The majority of aerospace companies operating in Mexico are foreign, limiting the economic effects for host regions. This stands in contrast to other advanced manufacturing industries where Mexican companies have a much larger presence. In Querétaro alone, Mexican companies make up almost a third of the state’s automobile manufacturing, and expanding into the burgeoning aerospace industry would appear to be a logical next step.
But the transition has been slow. Part of the problem, according to Luis Lizcano, director general of the Mexican Federation of Aerospace Industry (FEMIA), is the different business model. “In the automotive industry, [production] is high volume, low mix, in aerospace it is low volume, high mix.” A company may get an order for 250 parts, many of which are different—and all must be of the highest quality. “It requires a different mindset.”

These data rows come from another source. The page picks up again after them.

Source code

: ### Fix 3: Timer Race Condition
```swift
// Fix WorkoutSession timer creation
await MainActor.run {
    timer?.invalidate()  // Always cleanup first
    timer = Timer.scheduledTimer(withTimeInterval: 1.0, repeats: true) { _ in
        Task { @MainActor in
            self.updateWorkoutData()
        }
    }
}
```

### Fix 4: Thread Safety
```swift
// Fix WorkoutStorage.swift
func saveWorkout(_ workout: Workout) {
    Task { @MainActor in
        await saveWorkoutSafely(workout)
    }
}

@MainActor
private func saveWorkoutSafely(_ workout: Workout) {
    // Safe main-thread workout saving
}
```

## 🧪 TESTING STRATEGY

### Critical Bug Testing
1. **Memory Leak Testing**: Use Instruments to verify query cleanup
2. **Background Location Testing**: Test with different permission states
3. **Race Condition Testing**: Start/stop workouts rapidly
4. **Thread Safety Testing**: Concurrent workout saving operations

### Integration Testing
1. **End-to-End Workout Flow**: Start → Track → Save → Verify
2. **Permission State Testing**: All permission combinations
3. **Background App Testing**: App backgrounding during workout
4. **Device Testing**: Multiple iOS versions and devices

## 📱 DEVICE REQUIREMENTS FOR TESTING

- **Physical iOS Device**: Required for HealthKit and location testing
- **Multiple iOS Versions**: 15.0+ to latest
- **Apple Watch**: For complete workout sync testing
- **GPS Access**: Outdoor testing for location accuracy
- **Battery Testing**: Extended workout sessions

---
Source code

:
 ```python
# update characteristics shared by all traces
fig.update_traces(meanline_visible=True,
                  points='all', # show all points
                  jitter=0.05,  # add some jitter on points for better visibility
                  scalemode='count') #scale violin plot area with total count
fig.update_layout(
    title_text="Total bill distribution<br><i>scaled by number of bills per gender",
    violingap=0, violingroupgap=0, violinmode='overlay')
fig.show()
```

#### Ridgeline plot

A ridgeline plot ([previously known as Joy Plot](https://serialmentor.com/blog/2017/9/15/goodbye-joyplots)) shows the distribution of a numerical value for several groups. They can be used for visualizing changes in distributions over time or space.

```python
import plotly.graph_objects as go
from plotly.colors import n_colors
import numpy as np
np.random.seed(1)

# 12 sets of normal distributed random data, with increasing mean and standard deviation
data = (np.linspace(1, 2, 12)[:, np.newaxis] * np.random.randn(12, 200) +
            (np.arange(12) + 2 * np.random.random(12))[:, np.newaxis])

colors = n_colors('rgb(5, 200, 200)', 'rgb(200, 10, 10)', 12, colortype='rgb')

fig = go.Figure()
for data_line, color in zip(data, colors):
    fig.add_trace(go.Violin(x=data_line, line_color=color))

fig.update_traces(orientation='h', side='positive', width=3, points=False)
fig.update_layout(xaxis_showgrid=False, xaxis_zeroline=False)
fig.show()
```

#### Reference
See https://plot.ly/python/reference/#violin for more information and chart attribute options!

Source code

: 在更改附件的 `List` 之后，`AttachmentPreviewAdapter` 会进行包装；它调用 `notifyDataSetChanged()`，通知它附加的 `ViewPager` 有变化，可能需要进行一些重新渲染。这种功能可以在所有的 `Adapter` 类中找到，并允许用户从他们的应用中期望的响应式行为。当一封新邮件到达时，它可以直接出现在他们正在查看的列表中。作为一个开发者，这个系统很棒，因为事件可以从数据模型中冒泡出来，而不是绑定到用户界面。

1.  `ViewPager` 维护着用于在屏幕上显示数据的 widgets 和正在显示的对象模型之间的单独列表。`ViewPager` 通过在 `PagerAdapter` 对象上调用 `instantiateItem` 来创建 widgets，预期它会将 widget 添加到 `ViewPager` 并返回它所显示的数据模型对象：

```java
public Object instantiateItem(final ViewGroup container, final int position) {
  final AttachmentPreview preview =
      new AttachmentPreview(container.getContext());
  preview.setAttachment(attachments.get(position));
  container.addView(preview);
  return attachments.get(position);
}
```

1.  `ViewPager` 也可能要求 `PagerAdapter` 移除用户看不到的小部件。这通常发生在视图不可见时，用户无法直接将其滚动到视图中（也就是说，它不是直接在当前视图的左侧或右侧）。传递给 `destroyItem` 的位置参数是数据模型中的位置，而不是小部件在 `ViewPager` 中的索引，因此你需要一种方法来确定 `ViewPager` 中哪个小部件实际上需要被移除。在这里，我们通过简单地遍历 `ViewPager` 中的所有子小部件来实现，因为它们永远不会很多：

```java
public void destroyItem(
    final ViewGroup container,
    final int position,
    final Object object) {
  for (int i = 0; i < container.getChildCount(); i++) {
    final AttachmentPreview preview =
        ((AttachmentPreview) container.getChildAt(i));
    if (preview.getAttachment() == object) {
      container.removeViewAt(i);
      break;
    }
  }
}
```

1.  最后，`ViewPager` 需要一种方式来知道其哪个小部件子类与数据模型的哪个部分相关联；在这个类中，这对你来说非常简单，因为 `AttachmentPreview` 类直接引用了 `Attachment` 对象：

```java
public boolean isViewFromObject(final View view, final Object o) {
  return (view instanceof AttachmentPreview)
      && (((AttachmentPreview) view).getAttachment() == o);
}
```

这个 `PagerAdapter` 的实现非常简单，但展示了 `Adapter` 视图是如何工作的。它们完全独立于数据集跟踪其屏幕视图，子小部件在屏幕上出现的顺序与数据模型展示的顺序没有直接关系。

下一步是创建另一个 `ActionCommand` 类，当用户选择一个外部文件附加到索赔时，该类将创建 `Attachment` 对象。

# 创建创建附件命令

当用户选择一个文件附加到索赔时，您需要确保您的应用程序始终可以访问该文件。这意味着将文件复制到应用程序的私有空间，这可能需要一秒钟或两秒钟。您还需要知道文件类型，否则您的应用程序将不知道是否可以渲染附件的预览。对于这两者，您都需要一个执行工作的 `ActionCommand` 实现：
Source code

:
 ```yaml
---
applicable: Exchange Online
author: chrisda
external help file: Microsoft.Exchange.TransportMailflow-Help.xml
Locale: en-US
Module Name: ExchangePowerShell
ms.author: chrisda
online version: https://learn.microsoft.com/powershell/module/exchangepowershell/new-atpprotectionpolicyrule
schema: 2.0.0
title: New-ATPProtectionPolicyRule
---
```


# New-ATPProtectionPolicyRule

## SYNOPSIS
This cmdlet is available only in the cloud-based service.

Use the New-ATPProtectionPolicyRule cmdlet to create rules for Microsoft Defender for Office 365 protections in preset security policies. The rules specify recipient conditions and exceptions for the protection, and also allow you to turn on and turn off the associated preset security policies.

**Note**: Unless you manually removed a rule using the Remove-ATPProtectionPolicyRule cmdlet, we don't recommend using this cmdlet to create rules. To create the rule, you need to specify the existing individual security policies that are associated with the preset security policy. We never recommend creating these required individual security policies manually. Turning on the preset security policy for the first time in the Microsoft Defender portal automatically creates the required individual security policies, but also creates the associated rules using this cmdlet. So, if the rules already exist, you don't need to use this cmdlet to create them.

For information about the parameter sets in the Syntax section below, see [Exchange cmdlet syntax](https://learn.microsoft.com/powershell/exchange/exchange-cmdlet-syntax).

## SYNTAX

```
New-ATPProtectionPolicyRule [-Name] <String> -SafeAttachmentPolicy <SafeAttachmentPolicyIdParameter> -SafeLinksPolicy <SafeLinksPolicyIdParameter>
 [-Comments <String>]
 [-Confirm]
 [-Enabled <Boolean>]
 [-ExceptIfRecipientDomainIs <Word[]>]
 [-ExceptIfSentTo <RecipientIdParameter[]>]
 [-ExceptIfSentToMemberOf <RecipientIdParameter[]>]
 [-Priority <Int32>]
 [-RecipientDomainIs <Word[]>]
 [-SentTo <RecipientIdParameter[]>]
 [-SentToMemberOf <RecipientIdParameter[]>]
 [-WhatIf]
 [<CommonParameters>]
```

For those companies already shifting mindsets and moving into aerospace, there is also the challenge of becoming certified. Compared to other advanced manufacturing industries, aerospace certifications are stricter and more expensive, and navigating the process can be tough for companies just entering the sector. “You have to be technically savvy to understand the industry and the certifications,” says Lizcano. To provide support, state governments have taken the lead—counseling Mexican companies on how to obtain the appropriate certifications necessary to break into global supply chains.
But none of this matters without the human talent necessary for aerospace manufacturing. Mexico graduates an impressive number of engineers, but given the aerospace industry’s recent arrival, most are specialized in other sectors.
Some communities are working hard to change this. In 2006, Bombardier arrived in Querétaro after the state agreed to build a National Aeronautics University to train aerospace engineers. Today, the university provides two-thirds of Bombardier’s workforce for its Querétaro plant and sets up specialized training programs when needed. Other universities and technical programs are also popping up across the country, and are increasingly partnering with schools in the United States.
The goal for workers, says Lizcano, is to have a “higher knowledge base, higher skills, and then higher value added per job,” making the sector more competitive and hopefully pushing up wages. Today, Mexico’s aerospace industry employees continue to earn low salaries by international standards. An operational worker (the majority of the sector’s employees) earns an average of US$1,000 a month, and a technical job brings in about US$1,500 a month—limiting the upsides for families and communities.
Fully addressing any of these challenges will take time, even given the current efforts among industry leaders and policymakers. Yet, the industry is already a powerful symbol of the country’s expanding economic identity. As the domestic suppliers and workforce continue to develop, Mexico’s aerospace sector has the potential to change the country’s economic narrative and ultimately its reality.